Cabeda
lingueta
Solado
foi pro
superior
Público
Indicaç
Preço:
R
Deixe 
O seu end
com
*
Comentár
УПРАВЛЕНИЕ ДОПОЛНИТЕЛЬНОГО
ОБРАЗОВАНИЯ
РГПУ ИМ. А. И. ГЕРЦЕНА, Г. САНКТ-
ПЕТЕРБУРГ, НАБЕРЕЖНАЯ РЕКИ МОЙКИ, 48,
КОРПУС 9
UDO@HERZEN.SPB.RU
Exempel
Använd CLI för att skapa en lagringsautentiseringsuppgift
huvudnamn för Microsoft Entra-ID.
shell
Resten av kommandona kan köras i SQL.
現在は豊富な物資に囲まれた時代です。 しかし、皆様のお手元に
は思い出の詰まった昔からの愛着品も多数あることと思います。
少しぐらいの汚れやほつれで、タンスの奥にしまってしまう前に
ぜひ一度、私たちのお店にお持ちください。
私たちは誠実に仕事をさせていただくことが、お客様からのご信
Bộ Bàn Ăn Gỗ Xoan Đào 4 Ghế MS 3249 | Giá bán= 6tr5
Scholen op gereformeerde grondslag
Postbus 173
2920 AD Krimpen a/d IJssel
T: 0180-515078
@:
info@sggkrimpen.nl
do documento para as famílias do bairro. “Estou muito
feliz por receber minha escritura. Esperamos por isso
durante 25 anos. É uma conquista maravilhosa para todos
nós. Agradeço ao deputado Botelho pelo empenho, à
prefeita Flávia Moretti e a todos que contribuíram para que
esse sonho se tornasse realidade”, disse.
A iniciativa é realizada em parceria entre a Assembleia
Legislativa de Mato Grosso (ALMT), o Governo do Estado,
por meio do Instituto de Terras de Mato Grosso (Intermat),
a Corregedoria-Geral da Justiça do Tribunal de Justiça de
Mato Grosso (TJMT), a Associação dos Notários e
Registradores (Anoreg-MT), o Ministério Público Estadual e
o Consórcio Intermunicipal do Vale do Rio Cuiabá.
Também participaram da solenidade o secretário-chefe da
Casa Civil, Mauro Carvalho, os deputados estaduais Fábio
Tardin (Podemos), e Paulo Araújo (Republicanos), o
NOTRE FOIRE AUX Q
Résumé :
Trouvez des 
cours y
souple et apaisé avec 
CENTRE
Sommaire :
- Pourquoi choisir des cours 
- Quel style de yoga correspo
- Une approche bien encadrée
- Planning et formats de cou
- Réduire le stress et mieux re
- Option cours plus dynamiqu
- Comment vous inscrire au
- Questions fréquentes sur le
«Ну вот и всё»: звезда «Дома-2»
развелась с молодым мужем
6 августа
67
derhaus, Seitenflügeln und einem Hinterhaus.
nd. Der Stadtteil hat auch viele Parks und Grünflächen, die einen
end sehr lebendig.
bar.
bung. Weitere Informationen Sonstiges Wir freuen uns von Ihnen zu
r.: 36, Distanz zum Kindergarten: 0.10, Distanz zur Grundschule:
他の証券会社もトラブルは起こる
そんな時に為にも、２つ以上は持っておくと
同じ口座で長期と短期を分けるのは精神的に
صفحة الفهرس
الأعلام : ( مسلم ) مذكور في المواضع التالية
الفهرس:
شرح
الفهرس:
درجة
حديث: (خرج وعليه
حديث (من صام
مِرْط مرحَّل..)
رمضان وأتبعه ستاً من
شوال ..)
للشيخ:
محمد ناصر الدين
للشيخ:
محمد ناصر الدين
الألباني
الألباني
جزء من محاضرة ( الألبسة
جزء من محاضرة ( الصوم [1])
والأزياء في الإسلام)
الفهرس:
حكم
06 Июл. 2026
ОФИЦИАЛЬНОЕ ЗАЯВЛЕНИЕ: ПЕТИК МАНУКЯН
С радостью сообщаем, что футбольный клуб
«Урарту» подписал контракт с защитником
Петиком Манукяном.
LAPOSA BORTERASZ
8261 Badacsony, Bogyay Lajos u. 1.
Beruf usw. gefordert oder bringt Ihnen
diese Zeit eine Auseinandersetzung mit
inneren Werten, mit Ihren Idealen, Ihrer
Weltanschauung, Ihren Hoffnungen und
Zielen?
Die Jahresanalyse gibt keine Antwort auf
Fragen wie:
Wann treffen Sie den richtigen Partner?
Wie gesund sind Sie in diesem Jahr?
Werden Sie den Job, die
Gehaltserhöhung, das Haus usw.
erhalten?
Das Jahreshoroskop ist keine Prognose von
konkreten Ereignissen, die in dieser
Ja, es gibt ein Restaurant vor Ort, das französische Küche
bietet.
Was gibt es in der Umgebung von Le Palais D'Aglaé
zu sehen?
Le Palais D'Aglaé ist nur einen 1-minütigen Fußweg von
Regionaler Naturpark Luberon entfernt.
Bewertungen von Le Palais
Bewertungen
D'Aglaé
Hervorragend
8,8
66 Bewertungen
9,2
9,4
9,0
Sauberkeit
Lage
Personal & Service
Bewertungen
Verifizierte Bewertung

Problem to solve:
Copy out the data exactly, keeping each line whole.

Written reply:
Cabeda
lingueta
Solado
foi pro
superior
Público
Indicaç
Preço:
R
Deixe 
O seu end
com
*
Comentár
УПРАВЛЕНИЕ ДОПОЛНИТЕЛЬНОГО
ОБРАЗОВАНИЯ
РГПУ ИМ. А. И. ГЕРЦЕНА, Г. САНКТ-
ПЕТЕРБУРГ, НАБЕРЕЖНАЯ РЕКИ МОЙКИ, 48,
КОРПУС 9
UDO@HERZEN.SPB.RU
Exempel
Använd CLI för att skapa en lagringsautentiseringsuppgift
huvudnamn för Microsoft Entra-ID.
shell
Resten av kommandona kan köras i SQL.
現在は豊富な物資に囲まれた時代です。 しかし、皆様のお手元に
は思い出の詰まった昔からの愛着品も多数あることと思います。
少しぐらいの汚れやほつれで、タンスの奥にしまってしまう前に
ぜひ一度、私たちのお店にお持ちください。
私たちは誠実に仕事をさせていただくことが、お客様からのご信
Bộ Bàn Ăn Gỗ Xoan Đào 4 Ghế MS 3249 | Giá bán= 6tr5
Scholen op gereformeerde grondslag
Postbus 173
2920 AD Krimpen a/d IJssel
T: 0180-515078
@:
info@sggkrimpen.nl
do documento para as famílias do bairro. “Estou muito
feliz por receber minha escritura. Esperamos por isso
durante 25 anos. É uma conquista maravilhosa para todos
nós. Agradeço ao deputado Botelho pelo empenho, à
prefeita Flávia Moretti e a todos que contribuíram para que
esse sonho se tornasse realidade”, disse.
A iniciativa é realizada em parceria entre a Assembleia
Legislativa de Mato Grosso (ALMT), o Governo do Estado,
por meio do Instituto de Terras de Mato Grosso (Intermat),
a Corregedoria-Geral da Justiça do Tribunal de Justiça de
Mato Grosso (TJMT), a Associação dos Notários e
Registradores (Anoreg-MT), o Ministério Público Estadual e
o Consórcio Intermunicipal do Vale do Rio Cuiabá.
Também participaram da solenidade o secretário-chefe da
Casa Civil, Mauro Carvalho, os deputados estaduais Fábio
Tardin (Podemos), e Paulo Araújo (Republicanos), o
NOTRE FOIRE AUX Q
Résumé :
Trouvez des 
cours y
souple et apaisé avec 
CENTRE
Sommaire :
- Pourquoi choisir des cours 
- Quel style de yoga correspo
- Une approche bien encadrée
- Planning et formats de cou
- Réduire le stress et mieux re
- Option cours plus dynamiqu
- Comment vous inscrire au
- Questions fréquentes sur le
«Ну вот и всё»: звезда «Дома-2»
развелась с молодым мужем
6 августа
67
derhaus, Seitenflügeln und einem Hinterhaus.
nd. Der Stadtteil hat auch viele Parks und Grünflächen, die einen
end sehr lebendig.
bar.
bung. Weitere Informationen Sonstiges Wir freuen uns von Ihnen zu
r.: 36, Distanz zum Kindergarten: 0.10, Distanz zur Grundschule:
他の証券会社もトラブルは起こる
そんな時に為にも、２つ以上は持っておくと
同じ口座で長期と短期を分けるのは精神的に
صفحة الفهرس
الأعلام : ( مسلم ) مذكور في المواضع التالية
الفهرس:
شرح
الفهرس:
درجة
حديث: (خرج وعليه
حديث (من صام
مِرْط مرحَّل..)
رمضان وأتبعه ستاً من
شوال ..)
للشيخ:
محمد ناصر الدين
للشيخ:
محمد ناصر الدين
الألباني
الألباني
جزء من محاضرة ( الألبسة
جزء من محاضرة ( الصوم [1])
والأزياء في الإسلام)
الفهرس:
حكم
06 Июл. 2026
ОФИЦИАЛЬНОЕ ЗАЯВЛЕНИЕ: ПЕТИК МАНУКЯН
С радостью сообщаем, что футбольный клуб
«Урарту» подписал контракт с защитником
Петиком Манукяном.
LAPOSA BORTERASZ
8261 Badacsony, Bogyay Lajos u. 1.
Beruf usw. gefordert oder bringt Ihnen
diese Zeit eine Auseinandersetzung mit
inneren Werten, mit Ihren Idealen, Ihrer
Weltanschauung, Ihren Hoffnungen und
Zielen?
Die Jahresanalyse gibt keine Antwort auf
Fragen wie:
Wann treffen Sie den richtigen Partner?
Wie gesund sind Sie in diesem Jahr?
Werden Sie den Job, die
Gehaltserhöhung, das Haus usw.
erhalten?
Das Jahreshoroskop ist keine Prognose von
konkreten Ereignissen, die in dieser
Ja, es gibt ein Restaurant vor Ort, das französische Küche
bietet.
Was gibt es in der Umgebung von Le Palais D'Aglaé
zu sehen?
Le Palais D'Aglaé ist nur einen 1-minütigen Fußweg von
Regionaler Naturpark Luberon entfernt.
Bewertungen von Le Palais
Bewertungen
D'Aglaé
Hervorragend
8,8
66 Bewertungen
9,2
9,4
9,0
Sauberkeit
Lage
Personal & Service
Bewertungen
Verifizierte Bewertung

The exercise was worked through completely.